(Entries taken from a collection)
===

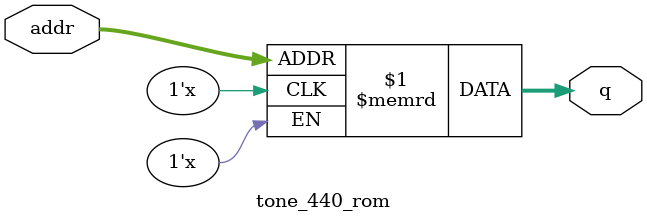
<source format=v>

`include "timescale.v"


module tone_440_rom( addr, q );

  parameter DATA_WIDTH = 32;
  parameter ADDR_WIDTH = 7;
  
  input [(ADDR_WIDTH-1):0] addr;
  output [(DATA_WIDTH-1):0] q;
  
  // Declare the RAM variable
  reg [DATA_WIDTH-1:0] ram[2**ADDR_WIDTH-1:0];
  reg [ADDR_WIDTH-1:0] addr_reg;
  
  
  assign q = ram[addr];


endmodule
</source>
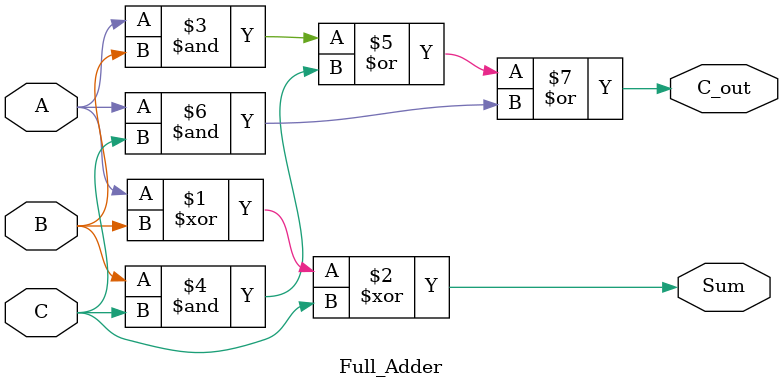
<source format=v>
`timescale 1ns / 1ps


module Full_Adder(
    input A,
    input B,
    input C,
    output Sum,
    output C_out
    );
     assign Sum = A^B^C;
     assign C_out=(A&B)|(B&C)|(A&C);
endmodule

</source>
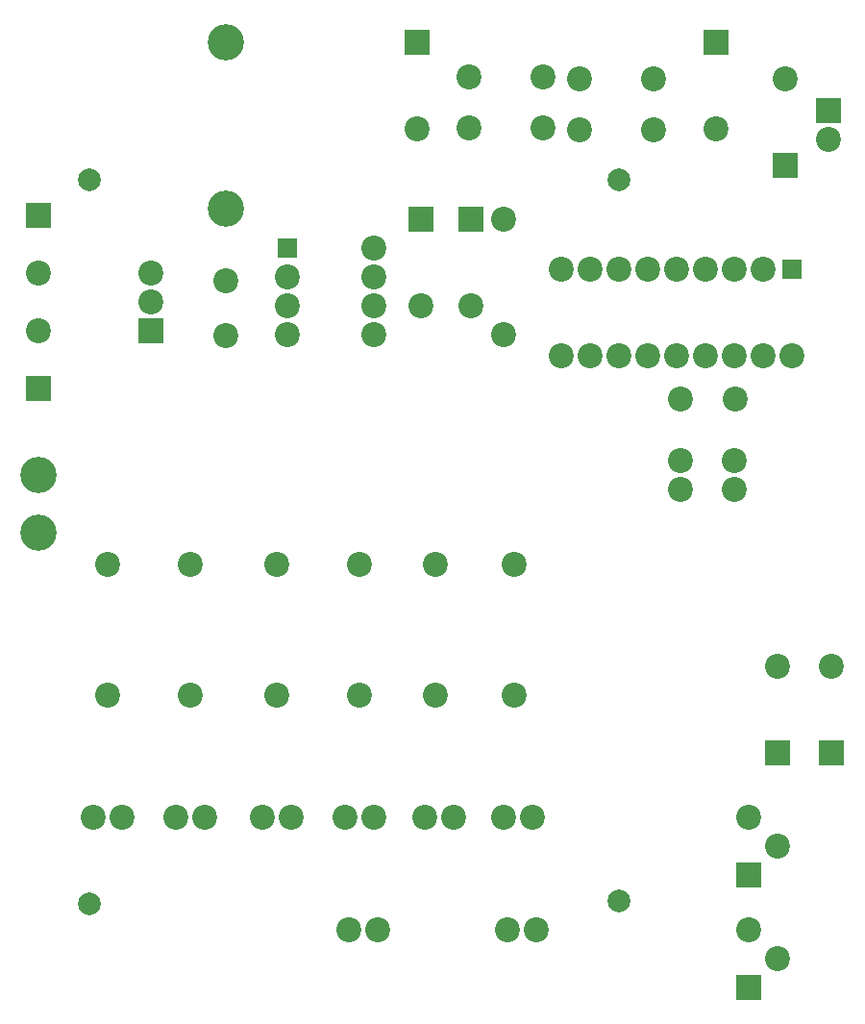
<source format=gbr>
G04 DipTrace 3.2.0.1*
G04 TopMask.gbr*
%MOIN*%
G04 #@! TF.FileFunction,Soldermask,Top*
G04 #@! TF.Part,Single*
%ADD17C,0.07874*%
%ADD26R,0.066929X0.066929*%
%ADD28C,0.086614*%
%ADD30R,0.070866X0.070866*%
%ADD32R,0.086614X0.086614*%
%ADD33C,0.086614*%
%ADD35C,0.125984*%
%FSLAX26Y26*%
G04*
G70*
G90*
G75*
G01*
G04 TopMask*
%LPD*%
D35*
X-400000Y2800000D3*
Y2225000D3*
D33*
X-1050000Y1800000D3*
D32*
Y1600000D3*
D33*
X1175000Y1250000D3*
Y1350000D3*
X1362500Y1250000D3*
Y1350000D3*
X-1050000Y2000000D3*
D32*
Y2200000D3*
D33*
X-862500Y112500D3*
X-762500D3*
X-575000D3*
X-475000D3*
X-275000D3*
X-175000D3*
X12500D3*
X112500D3*
X287500D3*
X387500D3*
X562500D3*
X662500D3*
X25000Y-275000D3*
X125000D3*
X575000D3*
X675000D3*
D17*
X962500Y2325000D3*
X-875000D3*
Y-187500D3*
D30*
X1562500Y2012500D3*
D33*
X1462500D3*
X1362500D3*
X1262500D3*
X1162500D3*
X1062500D3*
X962500D3*
X862500D3*
X762500D3*
Y1712500D3*
X862500D3*
X962500D3*
X1062500D3*
X1162500D3*
X1262500D3*
X1362500D3*
X1462500D3*
X1562500D3*
D32*
X1687500Y2562500D3*
D28*
Y2462500D3*
D33*
X562500Y1787500D3*
Y2187500D3*
D35*
X-1050000Y1100000D3*
Y1300000D3*
D33*
X1412500Y-275000D3*
X1512500Y-375000D3*
D32*
X1412500Y-475000D3*
D33*
Y112500D3*
X1512500Y12500D3*
D32*
X1412500Y-87500D3*
D28*
X-812500Y537500D3*
Y990256D3*
X-525000Y537500D3*
Y990256D3*
X-225000Y537500D3*
Y990256D3*
D33*
X262500Y2500000D3*
D32*
Y2800000D3*
D33*
X1300000Y2500000D3*
D32*
Y2800000D3*
D28*
X62500Y537500D3*
Y990256D3*
X325000Y537500D3*
Y990256D3*
X600000Y537500D3*
Y990256D3*
D33*
X1537500Y2675000D3*
D32*
Y2375000D3*
D33*
X1512500Y637500D3*
D32*
Y337500D3*
D33*
X1700000Y637500D3*
D32*
Y337500D3*
D33*
X275000Y1887500D3*
D32*
Y2187500D3*
D33*
X450000Y1887500D3*
D32*
Y2187500D3*
D28*
X443749Y2681251D3*
Y2504085D3*
X699655D3*
Y2681251D3*
X825000Y2675000D3*
Y2497835D3*
X1080906D3*
Y2675000D3*
D26*
X-187500Y2087500D3*
D28*
Y1987500D3*
Y1887500D3*
Y1787500D3*
X112500D3*
Y1887500D3*
Y1987500D3*
Y2087500D3*
D32*
X-662500Y1800000D3*
D28*
Y1900000D3*
Y2000000D3*
X1175000Y1562500D3*
X1365000D3*
X-400000Y1975000D3*
Y1785000D3*
D17*
X962500Y-175000D3*
M02*

</source>
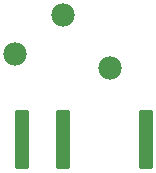
<source format=gts>
G04 #@! TF.FileFunction,Soldermask,Top*
%FSLAX46Y46*%
G04 Gerber Fmt 4.6, Leading zero omitted, Abs format (unit mm)*
G04 Created by KiCad (PCBNEW 4.0.7-e2-6376~58~ubuntu16.04.1) date Sat Apr 28 09:03:37 2018*
%MOMM*%
%LPD*%
G01*
G04 APERTURE LIST*
%ADD10C,0.100000*%
%ADD11C,1.981200*%
%ADD12C,0.254000*%
G04 APERTURE END LIST*
D10*
D11*
X139700000Y-114300000D03*
X135700000Y-117550000D03*
X143700000Y-118800000D03*
D12*
G36*
X136673000Y-127173000D02*
X135727000Y-127173000D01*
X135727000Y-122427000D01*
X136673000Y-122427000D01*
X136673000Y-127173000D01*
X136673000Y-127173000D01*
G37*
X136673000Y-127173000D02*
X135727000Y-127173000D01*
X135727000Y-122427000D01*
X136673000Y-122427000D01*
X136673000Y-127173000D01*
G36*
X140173000Y-127173000D02*
X139227000Y-127173000D01*
X139227000Y-122427000D01*
X140173000Y-122427000D01*
X140173000Y-127173000D01*
X140173000Y-127173000D01*
G37*
X140173000Y-127173000D02*
X139227000Y-127173000D01*
X139227000Y-122427000D01*
X140173000Y-122427000D01*
X140173000Y-127173000D01*
G36*
X147173000Y-127173000D02*
X146227000Y-127173000D01*
X146227000Y-122427000D01*
X147173000Y-122427000D01*
X147173000Y-127173000D01*
X147173000Y-127173000D01*
G37*
X147173000Y-127173000D02*
X146227000Y-127173000D01*
X146227000Y-122427000D01*
X147173000Y-122427000D01*
X147173000Y-127173000D01*
M02*

</source>
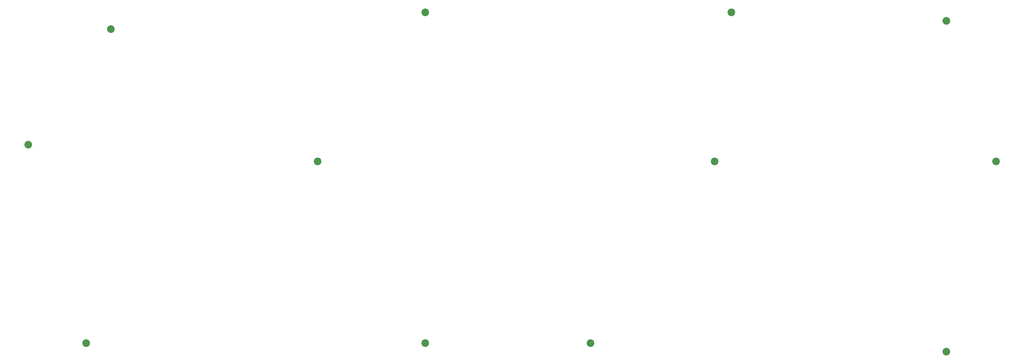
<source format=gbs>
G04 #@! TF.GenerationSoftware,KiCad,Pcbnew,(6.0.5-0)*
G04 #@! TF.CreationDate,2022-08-17T23:37:01+09:00*
G04 #@! TF.ProjectId,top-plate,746f702d-706c-4617-9465-2e6b69636164,rev?*
G04 #@! TF.SameCoordinates,Original*
G04 #@! TF.FileFunction,Soldermask,Bot*
G04 #@! TF.FilePolarity,Negative*
%FSLAX46Y46*%
G04 Gerber Fmt 4.6, Leading zero omitted, Abs format (unit mm)*
G04 Created by KiCad (PCBNEW (6.0.5-0)) date 2022-08-17 23:37:01*
%MOMM*%
%LPD*%
G01*
G04 APERTURE LIST*
%ADD10C,2.200000*%
G04 APERTURE END LIST*
D10*
X104775000Y-73818750D03*
X135731250Y-126206250D03*
X223837500Y-30956250D03*
X300037500Y-73818750D03*
X21431250Y-69056250D03*
X285750000Y-33337500D03*
X285750000Y-128587500D03*
X219075000Y-73818750D03*
X183356250Y-126206250D03*
X38100000Y-126206250D03*
X45243750Y-35718750D03*
X135731250Y-30956250D03*
M02*

</source>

===

From the entries above, print the lines beginning at the one with "X-400000Y2800000D3*" and stopping after the one with "X262500Y2500000D3*", exactly as written and with nothing else.

Reply to the task
X-400000Y2800000D3*
Y2225000D3*
D33*
X-1050000Y1800000D3*
D32*
Y1600000D3*
D33*
X1175000Y1250000D3*
Y1350000D3*
X1362500Y1250000D3*
Y1350000D3*
X-1050000Y2000000D3*
D32*
Y2200000D3*
D33*
X-862500Y112500D3*
X-762500D3*
X-575000D3*
X-475000D3*
X-275000D3*
X-175000D3*
X12500D3*
X112500D3*
X287500D3*
X387500D3*
X562500D3*
X662500D3*
X25000Y-275000D3*
X125000D3*
X575000D3*
X675000D3*
D17*
X962500Y2325000D3*
X-875000D3*
Y-187500D3*
D30*
X1562500Y2012500D3*
D33*
X1462500D3*
X1362500D3*
X1262500D3*
X1162500D3*
X1062500D3*
X962500D3*
X862500D3*
X762500D3*
Y1712500D3*
X862500D3*
X962500D3*
X1062500D3*
X1162500D3*
X1262500D3*
X1362500D3*
X1462500D3*
X1562500D3*
D32*
X1687500Y2562500D3*
D28*
Y2462500D3*
D33*
X562500Y1787500D3*
Y2187500D3*
D35*
X-1050000Y1100000D3*
Y1300000D3*
D33*
X1412500Y-275000D3*
X1512500Y-375000D3*
D32*
X1412500Y-475000D3*
D33*
Y112500D3*
X1512500Y12500D3*
D32*
X1412500Y-87500D3*
D28*
X-812500Y537500D3*
Y990256D3*
X-525000Y537500D3*
Y990256D3*
X-225000Y537500D3*
Y990256D3*
D33*
X262500Y2500000D3*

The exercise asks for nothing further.